Supplied text =
......
I would think it's uninitialized memory, since the float4 value in the effect is never initialized, so in the effect binary itself the default values are just a bunch of 0s. That is, unless the weird blob of data before the effect in the XNA version does something behind our back. This blob here:

https://github.com/flibitijibibo/MojoShader/blob/master/mojoshader_effects.c#L809

A hex editor and the Debug version of the binary will be able to say if anything's interesting in there. In the meantime, I'll upload this new version of MojoShader...

elisee commented 9 years ago

OK... this is embarrassing :). Turns out in the XNA version, I had a locally modified version of the effect with a hard-coded return value for the pixel shader (I probably did that precisely because I forgot to set ColorMod and wasn't paying attention -_-). Sorry for confusing things! No observable behavior differences between FNA and XNA after fixing that.

So I guess I'll try the updated version of MojoShader with the original XNB when you've uploaded it and if it doesn't crash and looks like a triangle, we're all set!

flibitijibibo commented 9 years ago

fnalibs updated one more time. Try this with stock FNA and the malloc'd FNA and see if it holds up with the original... I doubt it will, but I've honestly lost track of all the bugs we had today.
......
Supplied entries =
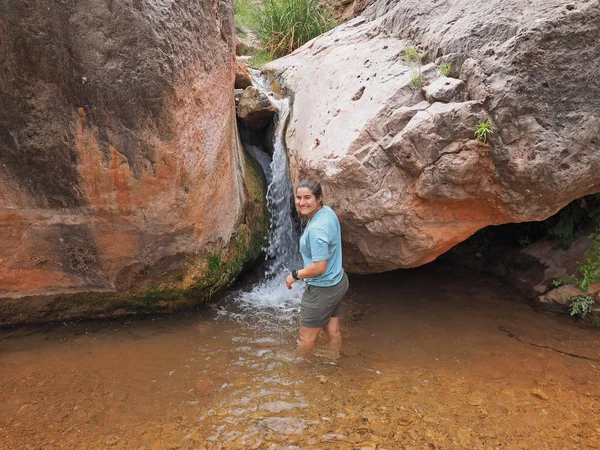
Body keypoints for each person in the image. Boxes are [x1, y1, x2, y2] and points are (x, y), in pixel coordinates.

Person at [285, 179, 349, 356]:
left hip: (322, 289)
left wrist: (295, 275)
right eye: (298, 197)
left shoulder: (316, 230)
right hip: (338, 282)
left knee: (306, 338)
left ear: (319, 198)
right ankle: (332, 361)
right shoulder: (327, 212)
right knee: (333, 331)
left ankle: (300, 375)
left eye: (307, 198)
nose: (301, 202)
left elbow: (320, 266)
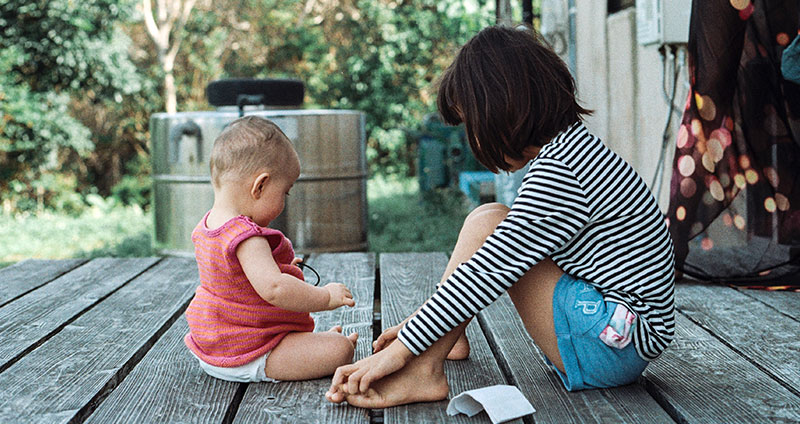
......
Required work =
1. Decide whether each statement agrees with the MojoShader thread, and support each yes or no with the deciding words from the thread, quoted exactly. (a) The float4 value in the effect is never initialized. (b) After the locally modified effect was fixed, FNA and XNA still behaved differently. (c) The person who updated fnalibs expects the update to hold up with the original.
2. Carry on the MojoShader thread, starting right after its last sentence.
The rows have no connection to the MojoShader thread.

Exercise answers =
1.
(a) Yes: "since the float4 value in the effect is never initialized"
(b) No: "No observable behavior differences between FNA and XNA after fixing that."
(c) No: "I doubt it will"

2.
elisee commented 9 years ago

Tested the simple triangle game with and without malloc'd FNA: no crashes, everything looks like it should. Now trying out the updated libs with CraftStudio to see if it holds up.

EDIT: Yup, works great with new MojoShader.dll and stock FNA. Looks like the two MojoShader fixes are enough! :tada:

flibitijibibo commented 9 years ago

Hawt. I'll keep those patches up just in case, but those were two really subtle MojoShader bugs... glad they got fixed!

elisee commented 9 years ago

Thought I'd mention this: I just tested Spherunner, one of the biggest CraftStudio games. It uses big voxel maps with chunk geometry generated in a thread. It used to crash with AccessViolationExceptions in FNA 3 months ago, now it works great. Awesome job with everything, FNA is the bomb :)